Records contained in a dataset
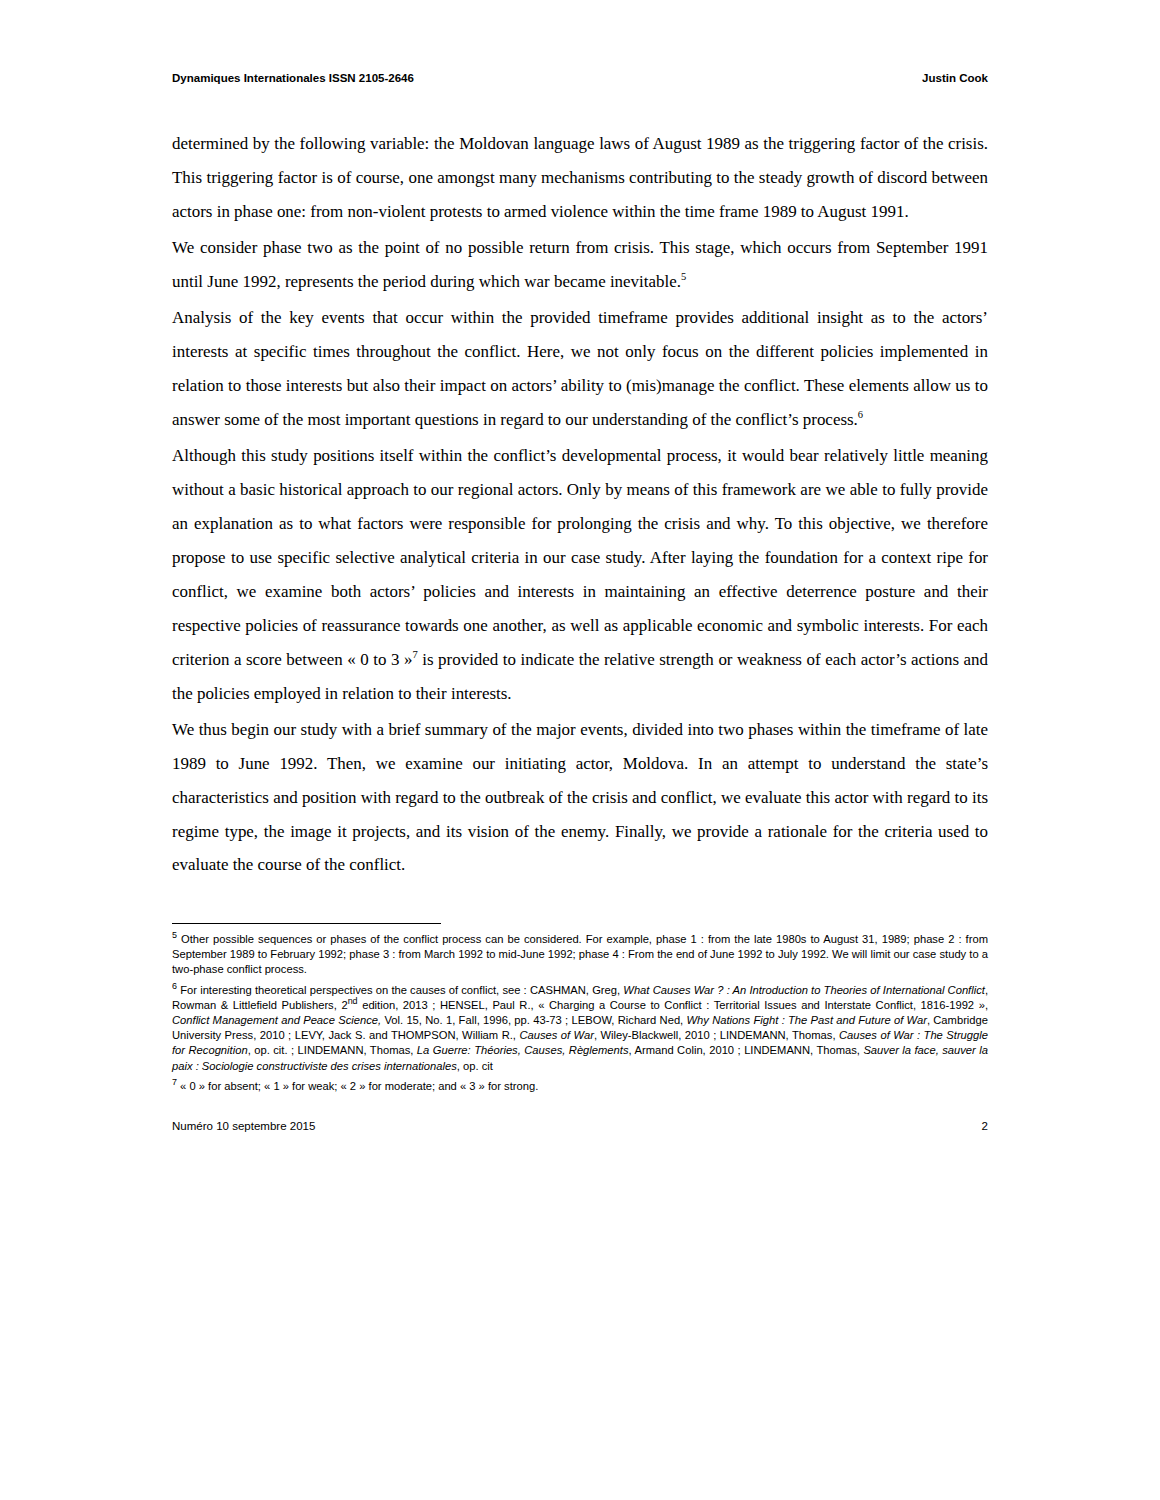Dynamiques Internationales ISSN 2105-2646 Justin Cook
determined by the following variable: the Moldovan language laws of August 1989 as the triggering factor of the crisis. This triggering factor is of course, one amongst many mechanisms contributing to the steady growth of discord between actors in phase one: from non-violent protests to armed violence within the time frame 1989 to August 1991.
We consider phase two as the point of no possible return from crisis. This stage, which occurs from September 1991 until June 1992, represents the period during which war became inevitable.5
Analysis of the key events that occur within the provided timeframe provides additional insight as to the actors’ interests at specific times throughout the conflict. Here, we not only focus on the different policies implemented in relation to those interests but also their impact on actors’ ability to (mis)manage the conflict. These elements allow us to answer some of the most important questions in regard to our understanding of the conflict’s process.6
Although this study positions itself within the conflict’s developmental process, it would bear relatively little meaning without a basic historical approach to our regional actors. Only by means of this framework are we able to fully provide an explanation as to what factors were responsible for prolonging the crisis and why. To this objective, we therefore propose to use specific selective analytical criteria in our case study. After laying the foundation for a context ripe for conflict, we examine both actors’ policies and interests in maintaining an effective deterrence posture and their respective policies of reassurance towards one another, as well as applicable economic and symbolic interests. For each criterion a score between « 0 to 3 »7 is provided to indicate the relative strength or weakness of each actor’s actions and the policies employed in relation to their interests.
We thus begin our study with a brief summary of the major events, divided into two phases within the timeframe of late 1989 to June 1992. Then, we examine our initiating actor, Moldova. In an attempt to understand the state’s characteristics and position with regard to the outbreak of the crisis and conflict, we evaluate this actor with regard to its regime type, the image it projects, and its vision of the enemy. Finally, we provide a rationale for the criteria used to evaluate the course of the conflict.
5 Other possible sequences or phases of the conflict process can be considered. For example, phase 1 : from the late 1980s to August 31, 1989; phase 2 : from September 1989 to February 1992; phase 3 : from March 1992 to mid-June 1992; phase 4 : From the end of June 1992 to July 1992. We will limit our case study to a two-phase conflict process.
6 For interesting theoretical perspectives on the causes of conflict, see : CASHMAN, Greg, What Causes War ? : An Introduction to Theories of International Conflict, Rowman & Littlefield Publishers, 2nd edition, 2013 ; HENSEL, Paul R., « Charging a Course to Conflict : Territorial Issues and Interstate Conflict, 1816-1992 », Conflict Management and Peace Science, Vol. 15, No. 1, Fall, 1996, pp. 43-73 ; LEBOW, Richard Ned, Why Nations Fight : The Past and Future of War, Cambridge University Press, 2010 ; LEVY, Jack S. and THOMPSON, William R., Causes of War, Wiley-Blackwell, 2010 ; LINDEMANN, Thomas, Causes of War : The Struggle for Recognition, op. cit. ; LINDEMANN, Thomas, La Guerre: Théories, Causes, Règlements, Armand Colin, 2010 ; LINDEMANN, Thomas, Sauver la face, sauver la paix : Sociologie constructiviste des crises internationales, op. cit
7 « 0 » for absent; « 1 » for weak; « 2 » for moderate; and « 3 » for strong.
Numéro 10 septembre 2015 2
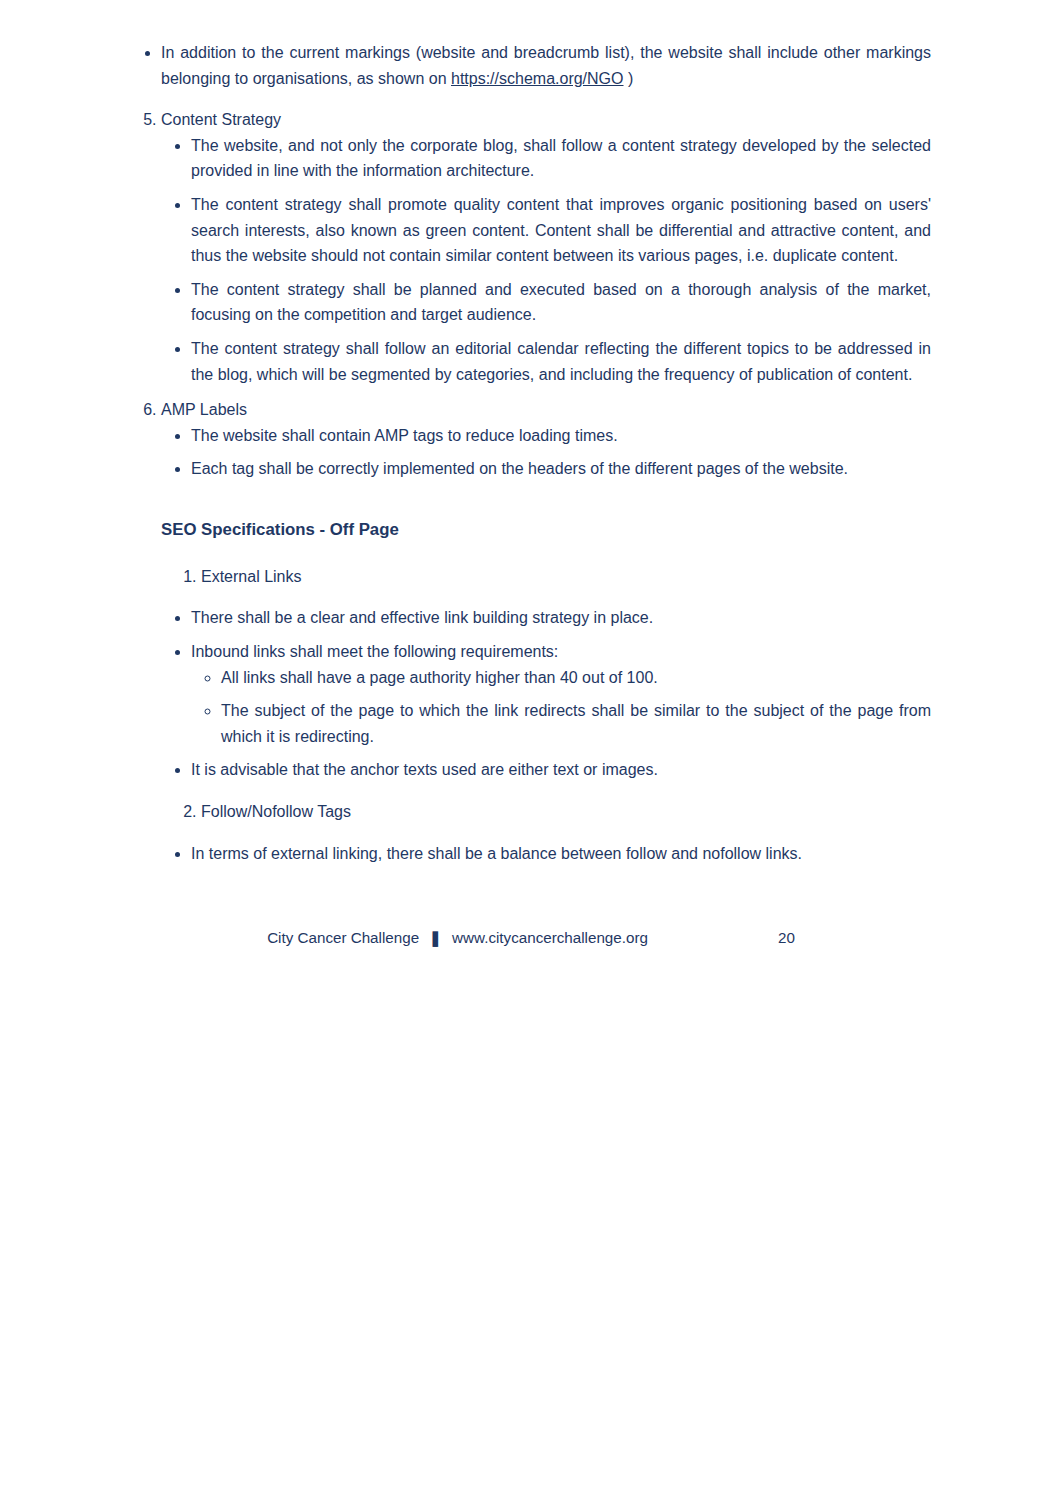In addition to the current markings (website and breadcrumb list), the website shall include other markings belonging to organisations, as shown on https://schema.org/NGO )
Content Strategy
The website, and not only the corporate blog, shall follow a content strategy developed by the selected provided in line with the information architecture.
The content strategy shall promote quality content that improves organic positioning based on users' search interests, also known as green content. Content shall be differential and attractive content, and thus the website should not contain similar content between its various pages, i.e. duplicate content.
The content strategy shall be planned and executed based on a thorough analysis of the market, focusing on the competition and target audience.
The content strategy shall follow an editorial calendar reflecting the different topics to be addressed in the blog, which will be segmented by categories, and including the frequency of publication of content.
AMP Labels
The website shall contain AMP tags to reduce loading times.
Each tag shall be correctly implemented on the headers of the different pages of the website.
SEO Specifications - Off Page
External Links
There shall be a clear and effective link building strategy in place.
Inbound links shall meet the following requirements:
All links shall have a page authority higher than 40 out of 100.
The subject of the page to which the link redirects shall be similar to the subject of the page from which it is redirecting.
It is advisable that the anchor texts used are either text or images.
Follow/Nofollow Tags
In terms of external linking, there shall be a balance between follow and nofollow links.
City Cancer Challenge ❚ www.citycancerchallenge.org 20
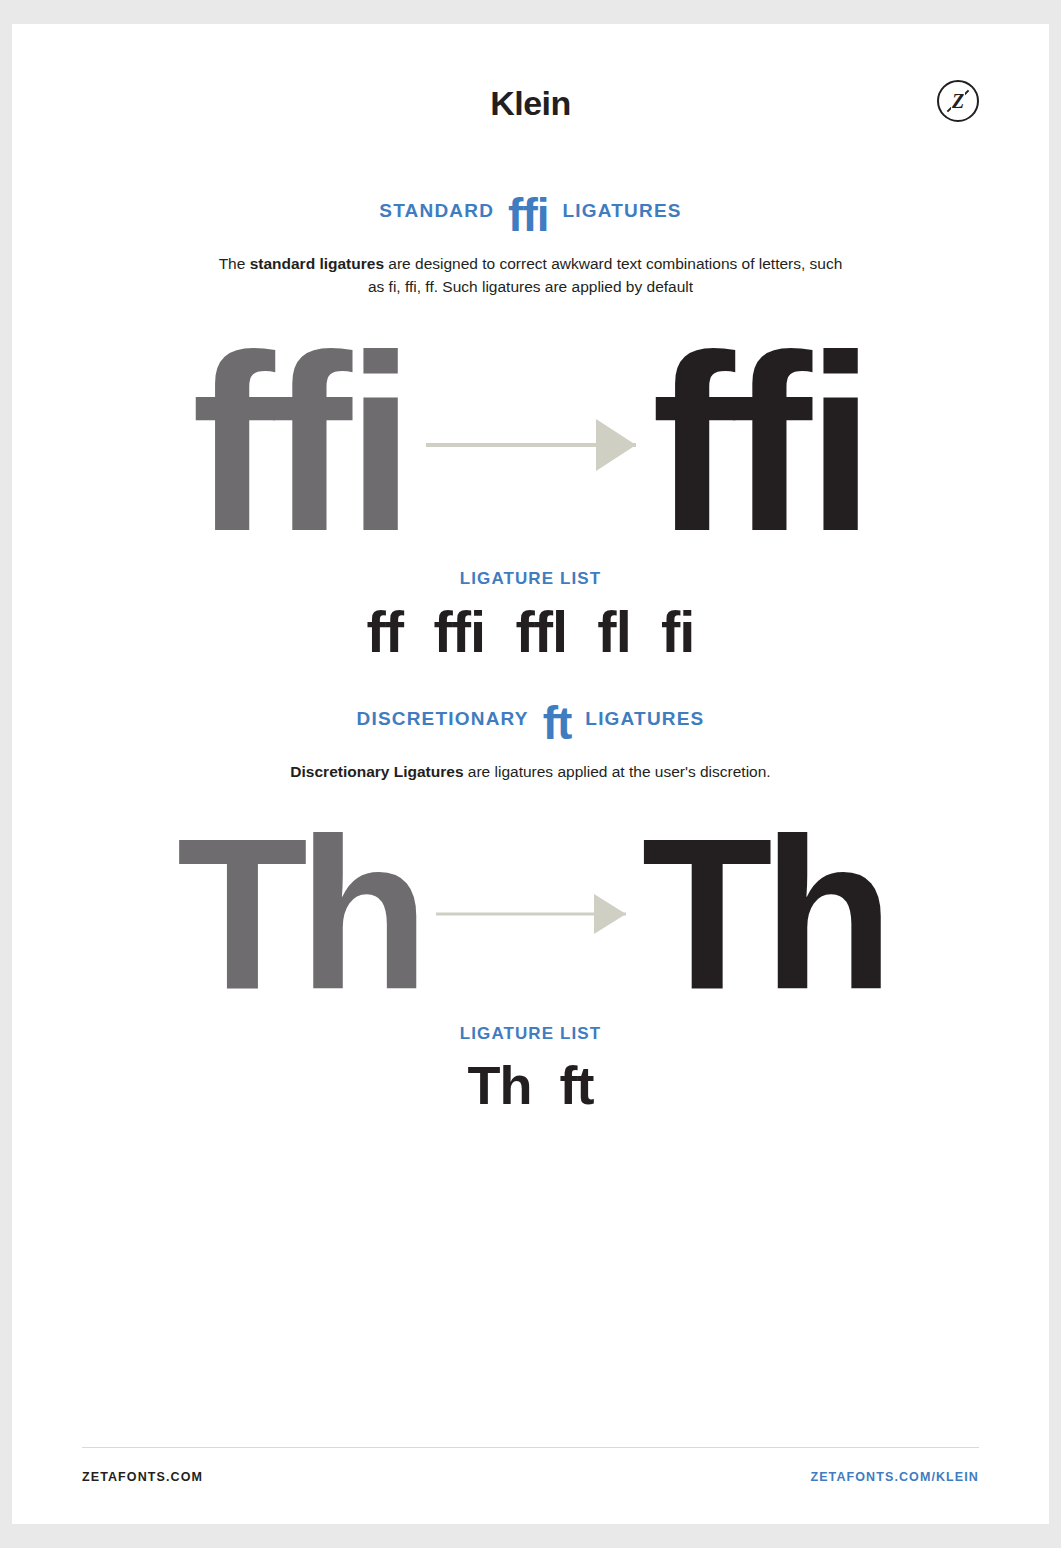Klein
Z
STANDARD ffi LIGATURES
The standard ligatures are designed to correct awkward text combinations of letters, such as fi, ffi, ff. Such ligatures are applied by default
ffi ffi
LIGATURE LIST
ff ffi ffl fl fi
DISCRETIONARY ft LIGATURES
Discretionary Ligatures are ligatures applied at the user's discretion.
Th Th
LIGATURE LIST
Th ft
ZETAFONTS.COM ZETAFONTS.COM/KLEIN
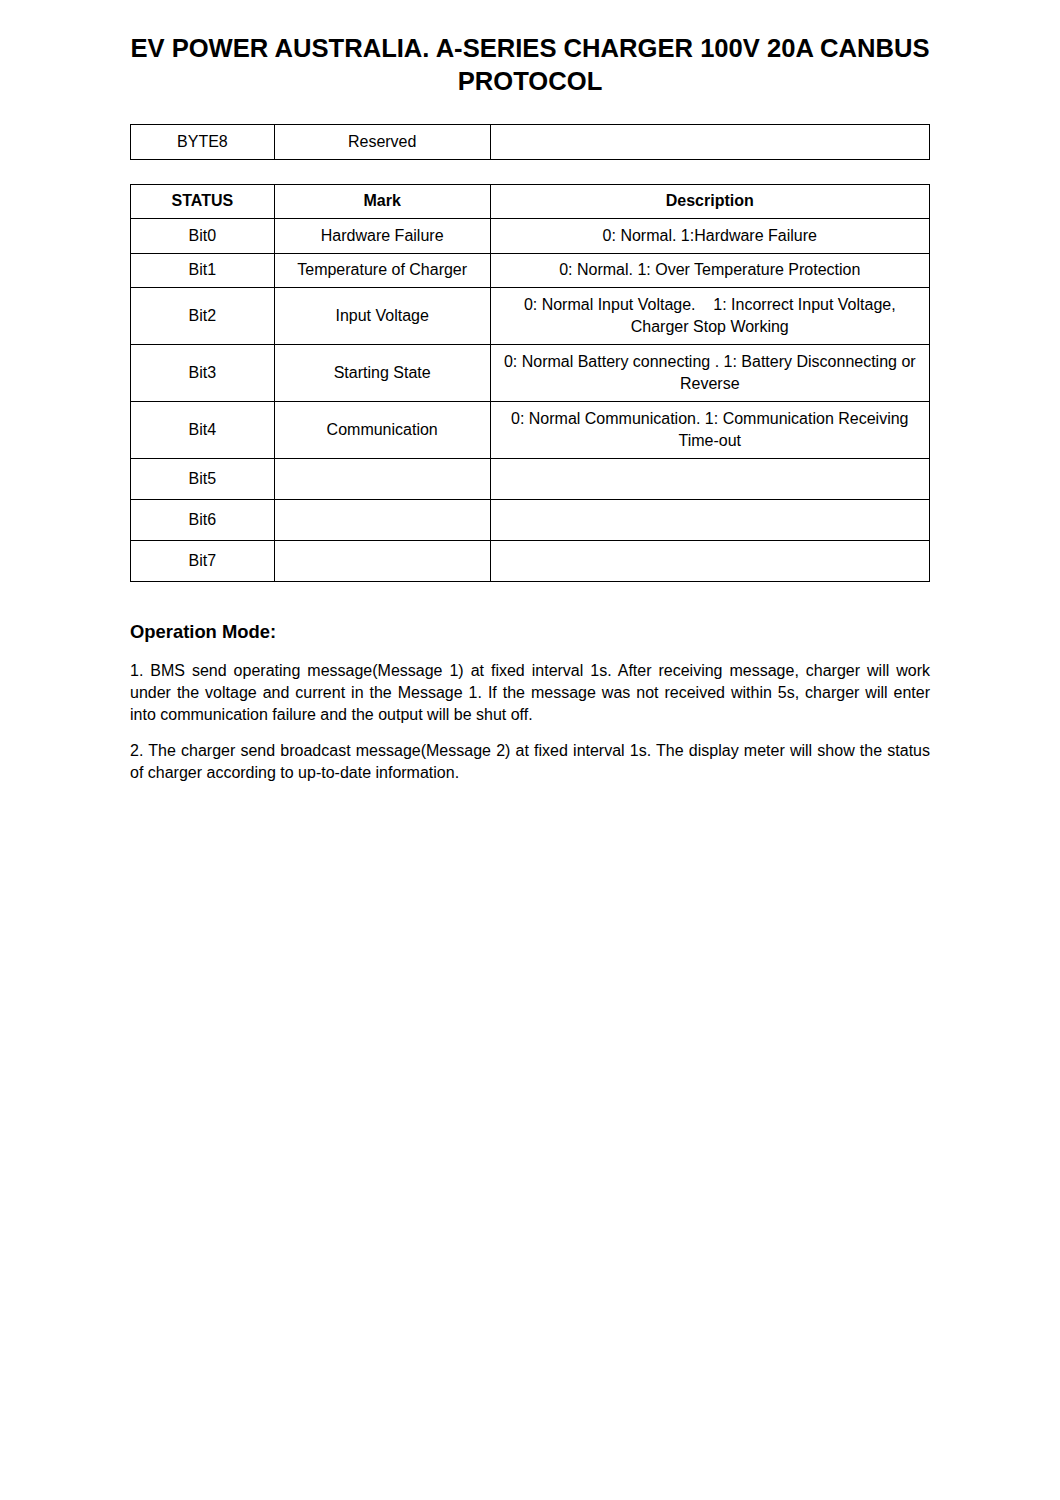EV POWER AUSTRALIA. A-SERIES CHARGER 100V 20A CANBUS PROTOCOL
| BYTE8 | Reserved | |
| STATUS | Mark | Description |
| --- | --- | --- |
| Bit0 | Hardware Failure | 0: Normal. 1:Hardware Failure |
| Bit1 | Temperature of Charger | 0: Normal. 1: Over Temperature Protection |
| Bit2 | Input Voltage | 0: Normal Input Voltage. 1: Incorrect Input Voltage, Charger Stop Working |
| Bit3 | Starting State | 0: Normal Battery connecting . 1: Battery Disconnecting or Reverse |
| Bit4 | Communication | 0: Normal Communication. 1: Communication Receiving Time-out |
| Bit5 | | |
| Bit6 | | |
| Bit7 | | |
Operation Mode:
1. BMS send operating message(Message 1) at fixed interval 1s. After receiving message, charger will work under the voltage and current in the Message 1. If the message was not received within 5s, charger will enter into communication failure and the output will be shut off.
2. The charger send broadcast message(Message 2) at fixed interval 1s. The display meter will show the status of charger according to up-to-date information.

> [YOUR INSTRUCTIONS]:
For each line above that includes the word "applied", make a copy of that line.

> [RESULT FOR THIS TASK]:
The standard ligatures are designed to correct awkward text combinations of letters, such as fi, ffi, ff. Such ligatures are applied by default
Discretionary Ligatures are ligatures applied at the user's discretion.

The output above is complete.